In accordance with the LinkedIn API Terms of Use, we commit to the following additional restrictions:

• We do not use LinkedIn Content to train AI models that would be applied to other users without anonymization
• We do not use LinkedIn Content for credit, insurance, employment, housing decisions, or any similar eligibility determinations
• We do not use LinkedIn Content to facilitate surveillance, bias, or discriminatory practices
• We do not combine LinkedIn API data with data obtained from scraping, crawling, or any other non-official access method
• We do not attempt to re-identify any de-identified or anonymized LinkedIn data
• We comply with the LinkedIn API Terms of Use and developer documentation in all aspects of our integration

8.1 Service Providers

We share data with vendors who help us operate the Service, including:

• Cloud infrastructure providers (hosting, storage, databases)
• AI service providers (as described in Section 4.2)
• Payment processors
• Analytics providers
• Customer support tools
• Email delivery services

All service providers are bound by contractual obligations to protect your data and use it only for the purposes we specify.

8.2 Within Your Workspace

If you use Waves as part of a team or organization, other authorized members of your workspace may have access to shared CRM data, workflows, and communications based on the permissions configured by your workspace administrator.

8.3 Legal Requirements

We may disclose your information if required by law, subpoena, or other legal process, or if we believe in good faith that disclosure is necessary to: (a) comply with the law; (b) protect our rights, property, or safety; (c) protect the rights, property, or safety of others; or (d) detect, prevent, or address fraud, security, or technical issues.

8.4 Business Transfers

If Waves is involved in a merger, acquisition, financing, reorganization, bankruptcy, or sale of assets, your information may be transferred as part of that transaction.
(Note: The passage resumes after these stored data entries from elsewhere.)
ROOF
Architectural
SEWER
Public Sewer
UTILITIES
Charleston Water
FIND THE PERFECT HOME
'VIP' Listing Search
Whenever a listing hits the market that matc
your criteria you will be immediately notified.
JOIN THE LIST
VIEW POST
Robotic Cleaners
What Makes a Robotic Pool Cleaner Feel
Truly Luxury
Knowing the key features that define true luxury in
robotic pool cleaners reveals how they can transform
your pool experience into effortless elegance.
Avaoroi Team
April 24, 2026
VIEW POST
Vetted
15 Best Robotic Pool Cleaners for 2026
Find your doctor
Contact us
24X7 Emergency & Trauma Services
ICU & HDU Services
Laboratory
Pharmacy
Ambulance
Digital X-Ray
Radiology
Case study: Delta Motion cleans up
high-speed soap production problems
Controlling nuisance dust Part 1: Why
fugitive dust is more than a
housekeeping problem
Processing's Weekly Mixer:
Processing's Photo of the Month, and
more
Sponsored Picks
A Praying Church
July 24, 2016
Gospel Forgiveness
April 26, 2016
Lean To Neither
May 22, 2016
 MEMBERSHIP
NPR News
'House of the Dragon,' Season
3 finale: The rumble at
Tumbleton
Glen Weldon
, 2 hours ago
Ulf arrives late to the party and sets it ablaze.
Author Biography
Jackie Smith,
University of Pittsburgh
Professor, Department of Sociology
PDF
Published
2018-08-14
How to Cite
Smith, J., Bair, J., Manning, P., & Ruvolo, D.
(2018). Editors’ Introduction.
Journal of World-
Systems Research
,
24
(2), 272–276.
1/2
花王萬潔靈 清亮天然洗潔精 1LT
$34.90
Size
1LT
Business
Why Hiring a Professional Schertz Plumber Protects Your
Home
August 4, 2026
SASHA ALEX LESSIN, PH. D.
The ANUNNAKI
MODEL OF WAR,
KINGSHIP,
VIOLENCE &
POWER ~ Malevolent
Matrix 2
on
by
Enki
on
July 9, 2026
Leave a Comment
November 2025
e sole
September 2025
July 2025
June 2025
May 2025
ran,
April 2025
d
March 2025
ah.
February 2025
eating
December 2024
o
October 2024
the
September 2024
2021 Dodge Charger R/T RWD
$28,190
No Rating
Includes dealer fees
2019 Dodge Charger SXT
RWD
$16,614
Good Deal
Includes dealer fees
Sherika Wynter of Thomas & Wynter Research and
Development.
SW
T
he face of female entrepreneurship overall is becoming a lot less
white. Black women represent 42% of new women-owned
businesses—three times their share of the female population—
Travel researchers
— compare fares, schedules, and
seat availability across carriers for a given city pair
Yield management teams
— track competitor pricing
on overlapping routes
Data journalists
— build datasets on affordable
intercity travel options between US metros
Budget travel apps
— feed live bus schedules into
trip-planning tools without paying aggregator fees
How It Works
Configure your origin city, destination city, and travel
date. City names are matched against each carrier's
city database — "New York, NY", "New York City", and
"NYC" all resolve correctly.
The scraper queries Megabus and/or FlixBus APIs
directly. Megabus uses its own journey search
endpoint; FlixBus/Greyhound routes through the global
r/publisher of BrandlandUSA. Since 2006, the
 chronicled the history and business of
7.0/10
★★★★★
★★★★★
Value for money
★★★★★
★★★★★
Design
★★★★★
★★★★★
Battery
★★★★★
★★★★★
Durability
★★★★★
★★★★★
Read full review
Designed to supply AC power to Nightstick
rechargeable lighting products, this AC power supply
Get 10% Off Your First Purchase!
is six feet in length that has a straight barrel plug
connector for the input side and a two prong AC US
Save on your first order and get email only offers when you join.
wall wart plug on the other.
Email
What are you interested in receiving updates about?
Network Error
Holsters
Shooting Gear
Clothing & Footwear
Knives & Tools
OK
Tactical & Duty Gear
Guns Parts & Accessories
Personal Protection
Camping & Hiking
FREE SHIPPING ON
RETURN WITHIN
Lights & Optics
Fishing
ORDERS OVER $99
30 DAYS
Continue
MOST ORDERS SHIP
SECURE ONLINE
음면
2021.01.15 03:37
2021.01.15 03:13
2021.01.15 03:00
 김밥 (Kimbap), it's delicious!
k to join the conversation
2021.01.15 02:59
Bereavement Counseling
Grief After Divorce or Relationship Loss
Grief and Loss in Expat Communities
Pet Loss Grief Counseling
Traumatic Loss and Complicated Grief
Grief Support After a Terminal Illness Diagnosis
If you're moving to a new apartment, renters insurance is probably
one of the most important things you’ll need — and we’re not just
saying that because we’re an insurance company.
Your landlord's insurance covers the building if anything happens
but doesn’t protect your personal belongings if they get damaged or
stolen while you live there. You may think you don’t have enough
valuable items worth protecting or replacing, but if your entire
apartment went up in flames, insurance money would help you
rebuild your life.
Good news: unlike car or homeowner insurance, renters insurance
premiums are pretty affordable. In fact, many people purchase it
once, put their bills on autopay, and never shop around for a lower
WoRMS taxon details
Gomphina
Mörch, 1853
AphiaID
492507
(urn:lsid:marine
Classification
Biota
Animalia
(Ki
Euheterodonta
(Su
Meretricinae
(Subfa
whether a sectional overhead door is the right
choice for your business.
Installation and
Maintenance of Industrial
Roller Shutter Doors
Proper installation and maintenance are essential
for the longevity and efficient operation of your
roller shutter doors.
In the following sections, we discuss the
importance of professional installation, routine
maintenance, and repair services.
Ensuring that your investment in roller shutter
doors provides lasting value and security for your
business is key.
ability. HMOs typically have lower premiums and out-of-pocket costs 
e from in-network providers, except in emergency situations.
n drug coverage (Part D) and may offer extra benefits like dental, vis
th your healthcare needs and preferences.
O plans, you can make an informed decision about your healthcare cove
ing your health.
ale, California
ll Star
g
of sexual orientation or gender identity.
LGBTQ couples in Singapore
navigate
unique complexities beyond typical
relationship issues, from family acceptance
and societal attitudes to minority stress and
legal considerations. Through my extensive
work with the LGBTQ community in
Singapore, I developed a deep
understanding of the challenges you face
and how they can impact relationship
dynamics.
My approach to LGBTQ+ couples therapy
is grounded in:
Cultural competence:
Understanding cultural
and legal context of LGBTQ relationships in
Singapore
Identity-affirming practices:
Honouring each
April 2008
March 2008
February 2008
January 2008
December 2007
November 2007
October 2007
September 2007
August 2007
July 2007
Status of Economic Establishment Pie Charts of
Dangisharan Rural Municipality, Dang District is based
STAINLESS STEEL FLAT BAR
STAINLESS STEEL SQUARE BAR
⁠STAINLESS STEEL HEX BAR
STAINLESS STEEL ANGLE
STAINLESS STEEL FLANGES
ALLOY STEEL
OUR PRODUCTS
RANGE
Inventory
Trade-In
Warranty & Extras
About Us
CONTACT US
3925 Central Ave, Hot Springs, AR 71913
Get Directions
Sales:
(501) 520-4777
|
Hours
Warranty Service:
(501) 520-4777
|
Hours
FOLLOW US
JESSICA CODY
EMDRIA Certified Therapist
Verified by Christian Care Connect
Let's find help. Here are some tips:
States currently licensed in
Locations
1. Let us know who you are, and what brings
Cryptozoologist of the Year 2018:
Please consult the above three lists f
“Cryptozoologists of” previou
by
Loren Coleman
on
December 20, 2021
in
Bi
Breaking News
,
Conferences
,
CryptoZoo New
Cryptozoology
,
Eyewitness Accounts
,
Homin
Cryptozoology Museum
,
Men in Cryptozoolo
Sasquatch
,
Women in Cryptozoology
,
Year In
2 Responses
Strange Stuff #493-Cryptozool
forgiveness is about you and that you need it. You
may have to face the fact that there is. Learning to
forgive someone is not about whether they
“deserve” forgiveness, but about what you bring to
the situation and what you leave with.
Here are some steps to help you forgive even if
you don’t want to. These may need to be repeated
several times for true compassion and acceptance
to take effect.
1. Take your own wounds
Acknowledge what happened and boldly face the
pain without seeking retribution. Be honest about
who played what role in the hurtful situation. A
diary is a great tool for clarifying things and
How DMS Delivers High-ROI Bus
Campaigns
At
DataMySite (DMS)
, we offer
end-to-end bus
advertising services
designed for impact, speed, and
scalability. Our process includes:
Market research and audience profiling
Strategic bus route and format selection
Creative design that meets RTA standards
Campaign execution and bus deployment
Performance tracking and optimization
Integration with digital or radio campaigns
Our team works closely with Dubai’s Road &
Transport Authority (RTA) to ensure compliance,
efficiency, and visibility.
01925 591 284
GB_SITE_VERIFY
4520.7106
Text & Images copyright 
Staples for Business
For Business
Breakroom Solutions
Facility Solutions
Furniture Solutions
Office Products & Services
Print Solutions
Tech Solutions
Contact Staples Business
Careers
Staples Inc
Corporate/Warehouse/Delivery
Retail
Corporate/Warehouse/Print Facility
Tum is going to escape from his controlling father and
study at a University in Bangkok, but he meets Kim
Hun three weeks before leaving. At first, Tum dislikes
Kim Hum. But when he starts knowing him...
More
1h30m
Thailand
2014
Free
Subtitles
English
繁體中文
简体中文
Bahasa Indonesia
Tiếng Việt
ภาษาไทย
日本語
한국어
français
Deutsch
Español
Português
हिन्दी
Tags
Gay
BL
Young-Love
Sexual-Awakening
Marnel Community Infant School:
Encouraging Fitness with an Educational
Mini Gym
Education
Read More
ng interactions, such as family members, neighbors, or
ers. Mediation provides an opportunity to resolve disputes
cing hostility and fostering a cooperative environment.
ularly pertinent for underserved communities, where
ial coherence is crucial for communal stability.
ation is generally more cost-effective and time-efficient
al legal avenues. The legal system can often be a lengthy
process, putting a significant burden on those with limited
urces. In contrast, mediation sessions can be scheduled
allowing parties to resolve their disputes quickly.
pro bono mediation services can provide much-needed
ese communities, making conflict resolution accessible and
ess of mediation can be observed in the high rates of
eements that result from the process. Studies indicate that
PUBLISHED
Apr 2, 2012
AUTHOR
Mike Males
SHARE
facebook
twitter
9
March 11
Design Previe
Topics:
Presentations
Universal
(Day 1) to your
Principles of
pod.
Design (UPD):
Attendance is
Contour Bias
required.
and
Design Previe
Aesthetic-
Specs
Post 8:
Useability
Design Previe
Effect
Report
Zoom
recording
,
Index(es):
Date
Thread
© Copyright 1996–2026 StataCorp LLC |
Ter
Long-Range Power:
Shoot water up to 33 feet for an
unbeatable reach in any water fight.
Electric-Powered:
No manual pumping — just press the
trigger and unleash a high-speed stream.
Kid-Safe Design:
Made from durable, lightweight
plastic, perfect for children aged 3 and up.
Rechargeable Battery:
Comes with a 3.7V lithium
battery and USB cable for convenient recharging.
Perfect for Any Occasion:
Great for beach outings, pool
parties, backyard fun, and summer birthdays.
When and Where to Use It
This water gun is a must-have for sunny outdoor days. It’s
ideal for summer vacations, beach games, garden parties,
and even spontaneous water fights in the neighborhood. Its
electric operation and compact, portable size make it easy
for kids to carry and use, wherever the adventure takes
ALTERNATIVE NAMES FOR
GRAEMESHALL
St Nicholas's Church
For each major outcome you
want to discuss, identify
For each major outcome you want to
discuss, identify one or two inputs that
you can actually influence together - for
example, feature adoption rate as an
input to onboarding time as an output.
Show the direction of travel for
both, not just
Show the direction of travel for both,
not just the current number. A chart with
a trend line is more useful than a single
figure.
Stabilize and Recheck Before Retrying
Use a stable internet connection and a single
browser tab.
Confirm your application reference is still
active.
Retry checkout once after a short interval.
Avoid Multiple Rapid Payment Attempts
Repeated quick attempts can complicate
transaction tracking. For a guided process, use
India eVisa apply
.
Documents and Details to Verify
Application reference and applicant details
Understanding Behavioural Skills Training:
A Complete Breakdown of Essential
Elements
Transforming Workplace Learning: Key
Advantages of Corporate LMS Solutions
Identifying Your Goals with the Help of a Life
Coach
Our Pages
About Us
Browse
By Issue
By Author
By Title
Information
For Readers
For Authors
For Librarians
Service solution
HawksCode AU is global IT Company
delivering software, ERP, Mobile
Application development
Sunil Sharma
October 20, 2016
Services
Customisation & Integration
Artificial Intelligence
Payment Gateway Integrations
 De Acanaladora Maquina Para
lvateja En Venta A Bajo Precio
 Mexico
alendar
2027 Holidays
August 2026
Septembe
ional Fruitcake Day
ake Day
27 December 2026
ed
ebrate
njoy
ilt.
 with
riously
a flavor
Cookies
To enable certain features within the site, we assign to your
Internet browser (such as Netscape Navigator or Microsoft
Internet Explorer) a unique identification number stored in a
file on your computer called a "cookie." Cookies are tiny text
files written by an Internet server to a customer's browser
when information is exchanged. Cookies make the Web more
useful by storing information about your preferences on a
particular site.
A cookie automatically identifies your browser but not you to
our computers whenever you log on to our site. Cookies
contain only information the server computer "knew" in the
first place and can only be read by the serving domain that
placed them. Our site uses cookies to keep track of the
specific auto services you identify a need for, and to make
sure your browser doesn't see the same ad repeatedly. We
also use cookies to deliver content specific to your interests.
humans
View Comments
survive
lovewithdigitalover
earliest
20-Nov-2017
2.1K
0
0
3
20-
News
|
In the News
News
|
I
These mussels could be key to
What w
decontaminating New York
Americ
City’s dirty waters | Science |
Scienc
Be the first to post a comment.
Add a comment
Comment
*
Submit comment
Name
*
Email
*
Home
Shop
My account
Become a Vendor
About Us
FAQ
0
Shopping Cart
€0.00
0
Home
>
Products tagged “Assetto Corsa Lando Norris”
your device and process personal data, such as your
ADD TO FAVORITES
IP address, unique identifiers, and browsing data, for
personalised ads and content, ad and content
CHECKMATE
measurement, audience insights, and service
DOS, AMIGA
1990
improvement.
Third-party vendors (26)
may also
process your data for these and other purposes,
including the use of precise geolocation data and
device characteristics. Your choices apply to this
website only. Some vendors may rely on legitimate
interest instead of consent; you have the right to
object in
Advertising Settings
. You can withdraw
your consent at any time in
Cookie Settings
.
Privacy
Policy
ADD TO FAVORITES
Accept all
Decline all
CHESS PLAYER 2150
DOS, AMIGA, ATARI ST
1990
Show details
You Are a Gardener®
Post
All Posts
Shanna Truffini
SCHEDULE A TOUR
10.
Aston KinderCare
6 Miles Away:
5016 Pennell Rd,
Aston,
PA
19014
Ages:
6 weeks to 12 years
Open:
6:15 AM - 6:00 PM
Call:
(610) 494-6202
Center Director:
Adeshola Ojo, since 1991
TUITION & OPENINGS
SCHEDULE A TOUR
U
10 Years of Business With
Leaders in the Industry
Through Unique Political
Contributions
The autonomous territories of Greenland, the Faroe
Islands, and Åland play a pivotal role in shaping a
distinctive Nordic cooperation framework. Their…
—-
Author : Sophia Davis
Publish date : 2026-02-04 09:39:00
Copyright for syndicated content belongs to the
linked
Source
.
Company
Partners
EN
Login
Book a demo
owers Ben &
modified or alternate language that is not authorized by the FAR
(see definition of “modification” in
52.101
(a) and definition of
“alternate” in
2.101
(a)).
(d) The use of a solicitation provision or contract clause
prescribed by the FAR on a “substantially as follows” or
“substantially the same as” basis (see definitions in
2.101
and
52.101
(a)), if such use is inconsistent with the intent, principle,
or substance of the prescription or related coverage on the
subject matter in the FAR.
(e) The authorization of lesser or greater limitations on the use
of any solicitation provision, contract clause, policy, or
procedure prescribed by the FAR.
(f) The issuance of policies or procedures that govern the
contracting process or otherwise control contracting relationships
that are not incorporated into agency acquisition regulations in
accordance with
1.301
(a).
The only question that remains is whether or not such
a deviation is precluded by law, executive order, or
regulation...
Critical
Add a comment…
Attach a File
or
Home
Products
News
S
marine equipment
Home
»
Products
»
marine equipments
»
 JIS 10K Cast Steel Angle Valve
We will provide notice before your information becomes subject to a different privacy policy.

For data obtained from Google API Services: Any transfer of Google user data as part of a merger, acquisition, or sale of assets requires your explicit prior consent. We will contact you to obtain your affirmative consent before any Google user data is transferred. If you do not consent, your Google user data will be deleted prior to the transaction. Any successor entity or acquiring party must also agree to comply with the Google API Services User Data Policy, including the Limited Use requirements.

8.5 With Your Consent

We may share your information with third parties when you have given us explicit consent to do so.

10.1 Retention Periods

• Account Data: Retained while your account is active and for up to 90 days after deletion to allow for account recovery
• CRM Data: Retained while your account is active; deleted upon account deletion
• Synced Email/Calendar Data: Retained while the integration is active; deleted within 30 days of disconnection or account deletion
• Usage Logs: Retained for up to 24 months for analytics and security purposes
• Backup Data: Retained in backups for up to 90 days after deletion from primary systems
• LinkedIn Data (OAuth Tokens, Profile): Deleted immediately upon disconnection of your LinkedIn account or upon your request. Published post references are retained as part of your scheduling history while your account is active; deleted upon account deletion or upon request.

10.2 Deletion Process

You can request deletion of your data at any time by:

• Using the account deletion feature in your settings
• Contacting us at team@ussoftwarecompany.com

Upon receiving a deletion request, we will delete or anonymize your data within 30 days, except where we are required to retain it for legal, regulatory, or legitimate business purposes (such as maintaining records of transactions or resolving disputes).